En juin 2011, le jihadiste mauritanien Abou el-Moundhir el-Shiniqiti et le chef d’Al-Qaïda Ayman el-Zawahiri accusent les islamistes au pouvoir d’avoir « violé les fondements du Coran et de la Sunna [la tradition], et de chercher un arrangement pour être acceptés par l’Occident et les pays du Golfe ». Une manière de feu vert donné à Abou Iyadh, lequel engage le combat contre « Ennahdha, qui a choisi la voie de la laïcité, bien loin de l’islam et de la charia ». Il menace le ministre de l’Intérieur et fait vaciller le gouvernement en organisant l’assaut de l’ambassade et de l’université américaines, ce dont il se défend. Si la plupart des partis ont condamné le film islamophobe à l’origine de l’explosion de colère dans le monde musulman, tous critiquent sévèrement les débordements du 14 septembre et le manque de réactivité, voire la passivité des forces de l’ordre. Pour certains, le gouvernement est tacitement complice des salafistes. Pour d’autres, il en a tout simplement peur. En quelques minutes, les images des violences font le tour du monde, plongent la Tunisie dans la stupeur, entachent le crédit du pays et provoquent une crise interne profonde.

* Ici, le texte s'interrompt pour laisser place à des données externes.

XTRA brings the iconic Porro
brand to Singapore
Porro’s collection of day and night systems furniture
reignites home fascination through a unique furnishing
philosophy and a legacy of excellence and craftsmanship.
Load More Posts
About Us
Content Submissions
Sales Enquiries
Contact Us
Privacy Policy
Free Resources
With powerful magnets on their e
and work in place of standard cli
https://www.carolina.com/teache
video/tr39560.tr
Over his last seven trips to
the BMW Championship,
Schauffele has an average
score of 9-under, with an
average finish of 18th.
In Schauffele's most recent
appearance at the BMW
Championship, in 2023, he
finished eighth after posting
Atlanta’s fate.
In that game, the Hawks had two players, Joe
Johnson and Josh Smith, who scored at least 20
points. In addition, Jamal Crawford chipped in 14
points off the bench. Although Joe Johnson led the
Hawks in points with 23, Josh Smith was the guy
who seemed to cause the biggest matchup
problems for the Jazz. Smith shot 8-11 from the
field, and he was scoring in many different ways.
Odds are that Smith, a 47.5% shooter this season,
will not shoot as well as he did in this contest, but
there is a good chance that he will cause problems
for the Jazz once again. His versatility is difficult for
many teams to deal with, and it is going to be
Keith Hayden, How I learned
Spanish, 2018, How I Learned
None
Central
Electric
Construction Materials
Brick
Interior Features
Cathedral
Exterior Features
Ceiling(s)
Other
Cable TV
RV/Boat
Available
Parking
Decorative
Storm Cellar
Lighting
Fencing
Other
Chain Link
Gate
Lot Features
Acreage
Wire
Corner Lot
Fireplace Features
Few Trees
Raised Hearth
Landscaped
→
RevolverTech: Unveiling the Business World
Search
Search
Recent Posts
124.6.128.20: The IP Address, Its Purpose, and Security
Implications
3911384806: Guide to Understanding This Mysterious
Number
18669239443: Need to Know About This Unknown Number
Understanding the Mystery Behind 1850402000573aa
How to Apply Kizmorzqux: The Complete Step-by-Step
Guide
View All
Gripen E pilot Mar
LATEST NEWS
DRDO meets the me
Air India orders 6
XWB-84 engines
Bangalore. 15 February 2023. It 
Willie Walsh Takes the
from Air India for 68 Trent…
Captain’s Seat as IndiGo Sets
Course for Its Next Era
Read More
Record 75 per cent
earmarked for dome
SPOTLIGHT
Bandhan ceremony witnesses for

Ulcéré par la non-inscription de la charia dans le projet de Constitution, il se sent trahi.

Désormais, Ennahdha est sommée d’abandonner son double discours, de dévoiler ses intentions, au risque de se scinder, et de reconnaître son échec dans la gestion du pays. Il est même question, pour éviter une autre crise, de la formation d’un gouvernement d’union nationale après le 23 octobre, date à laquelle prend fin le mandat de la Constituante, laquelle n’a pas achevé la rédaction de la loi fondamentale. Tandis que des dirigeants islamistes, comme Sadok Chourou, persistent dans le déni et affirment encore que les salafistes sont inoffensifs, Ennahdha a placé le siège du parti sous haute protection par crainte de rétorsions des extrémistes. Abou Iyadh, le jihadiste aguerri, n’est plus « un enfant qu’il suffit de ramener à la raison », comme le soutenait Rached Ghannouchi, mais le chef d’orchestre du chaos.

Débordées lors de l’assaut contre l’ambassade américaine, les forces de l’ordre ont enregistré plusieurs blessés dans leurs rangs.